_The problem_
Copy the article about the law enforcement museum from "The museum, at" up to and including "museum’s executive director.", but swap in "building" for "construction".

_Text provided_

Into the chasm of tension between citizens, who feel besieged by police, and law enforcement agencies, who feel embattled by protesters and the news media, steps the National Law Enforcement Museum in Washington, opening to the public Saturday with an array of interactive exhibits designed to inform, entertain and maybe create some understanding on both sides.

The museum, at 444 E St. NW in Judiciary Square opposite the National Law Enforcement Officers Memorial, launched with an opening ceremony Thursday morning featuring comments by Mayor Muriel E. Bowser (D), former attorney general John Ashcroft, former D.C. police chief Charles Ramsey and a taped message from former president George W. Bush. The $103 million project was 20 years in the making, from conceptualization in 1998 by memorial chief executive Craig Floyd, to deeding of the land by Congress in 2000, to years of fundraising, design approval and finally construction in 2016. The Police Unity Tour, an annual police bike-riding fundraiser, contributed $23 million to the museum, said David Brant, the museum’s executive director.

At the Thursday ceremony, Deputy Attorney General Rod J. Rosenstein told a large audience of police officials that police officers are more professional and sophisticated than ever. “In this museum,” Rosenstein said, “their stories will be told: stories about courage, stories about honor, stories about sacrifice. True stories that remind us never to take public safety for granted.“ Actor and famed film detective Clint Eastwood applauded along with the crowd.

“We want the public to get a glimpse of law enforcement in a way they typically don’t,” said Brant, a former Miami police officer and ex-director of the Naval Criminal Investigative Service. “This has to be a resource for the public, about law enforcement but not intended to be just for law enforcement. A lot of the public doesn’t know that [Memorial] wall exists, with 21,541 names on it. They will have a greater appreciation of what law enforcement means to this country. That doesn’t mean you have to agree with everything that happens. But law enforcement serves a critical role in our day-to-day life.”

_Provided records_
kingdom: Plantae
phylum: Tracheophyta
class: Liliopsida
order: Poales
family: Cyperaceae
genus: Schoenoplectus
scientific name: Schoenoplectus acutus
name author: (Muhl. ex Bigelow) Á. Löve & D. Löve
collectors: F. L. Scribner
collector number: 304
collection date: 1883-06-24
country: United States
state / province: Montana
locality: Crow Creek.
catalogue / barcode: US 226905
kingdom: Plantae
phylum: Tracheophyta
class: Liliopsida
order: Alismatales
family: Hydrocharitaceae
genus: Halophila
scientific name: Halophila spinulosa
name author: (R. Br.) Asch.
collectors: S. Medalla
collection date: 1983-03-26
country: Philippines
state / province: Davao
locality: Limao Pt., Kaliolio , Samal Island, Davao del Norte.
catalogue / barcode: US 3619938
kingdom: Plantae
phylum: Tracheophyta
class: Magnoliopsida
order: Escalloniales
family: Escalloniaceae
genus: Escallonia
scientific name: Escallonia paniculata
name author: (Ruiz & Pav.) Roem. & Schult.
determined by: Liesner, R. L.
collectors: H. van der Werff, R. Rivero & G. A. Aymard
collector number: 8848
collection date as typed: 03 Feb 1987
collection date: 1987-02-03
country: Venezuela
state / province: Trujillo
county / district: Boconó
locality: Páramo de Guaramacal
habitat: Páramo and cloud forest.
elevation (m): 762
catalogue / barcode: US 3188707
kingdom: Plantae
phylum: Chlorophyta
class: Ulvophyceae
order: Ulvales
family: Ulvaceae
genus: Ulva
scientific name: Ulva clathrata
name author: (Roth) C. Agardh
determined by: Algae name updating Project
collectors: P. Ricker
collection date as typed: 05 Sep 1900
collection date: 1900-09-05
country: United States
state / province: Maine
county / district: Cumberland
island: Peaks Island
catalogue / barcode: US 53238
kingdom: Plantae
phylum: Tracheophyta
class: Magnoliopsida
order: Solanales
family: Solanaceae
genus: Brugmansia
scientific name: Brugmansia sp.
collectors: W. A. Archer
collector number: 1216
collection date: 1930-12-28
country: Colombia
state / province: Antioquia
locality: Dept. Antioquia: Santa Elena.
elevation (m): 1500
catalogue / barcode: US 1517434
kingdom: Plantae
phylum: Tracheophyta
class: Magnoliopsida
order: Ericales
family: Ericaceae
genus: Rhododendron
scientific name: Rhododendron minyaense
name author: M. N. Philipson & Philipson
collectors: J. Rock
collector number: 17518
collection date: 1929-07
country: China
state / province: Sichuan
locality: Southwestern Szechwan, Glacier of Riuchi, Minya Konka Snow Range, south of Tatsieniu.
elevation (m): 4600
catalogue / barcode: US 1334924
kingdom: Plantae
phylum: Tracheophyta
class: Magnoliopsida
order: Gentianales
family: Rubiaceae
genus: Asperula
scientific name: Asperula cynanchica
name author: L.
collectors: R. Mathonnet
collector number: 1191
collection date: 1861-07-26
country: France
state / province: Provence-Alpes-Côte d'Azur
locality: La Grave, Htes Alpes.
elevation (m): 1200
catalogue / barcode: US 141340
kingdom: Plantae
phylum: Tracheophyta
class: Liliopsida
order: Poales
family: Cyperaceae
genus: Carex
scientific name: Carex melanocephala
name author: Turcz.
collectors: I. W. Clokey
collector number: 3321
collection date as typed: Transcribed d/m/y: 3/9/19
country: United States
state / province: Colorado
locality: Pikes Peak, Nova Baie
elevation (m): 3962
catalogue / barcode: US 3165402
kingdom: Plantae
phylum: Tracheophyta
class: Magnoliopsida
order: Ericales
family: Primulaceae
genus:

_Written solution_
The museum, at 444 E St. NW in Judiciary Square opposite the National Law Enforcement Officers Memorial, launched with an opening ceremony Thursday morning featuring comments by Mayor Muriel E. Bowser (D), former attorney general John Ashcroft, former D.C. police chief Charles Ramsey and a taped message from former president George W. Bush. The $103 million project was 20 years in the making, from conceptualization in 1998 by memorial chief executive Craig Floyd, to deeding of the land by Congress in 2000, to years of fundraising, design approval and finally building in 2016. The Police Unity Tour, an annual police bike-riding fundraiser, contributed $23 million to the museum, said David Brant, the museum’s executive director.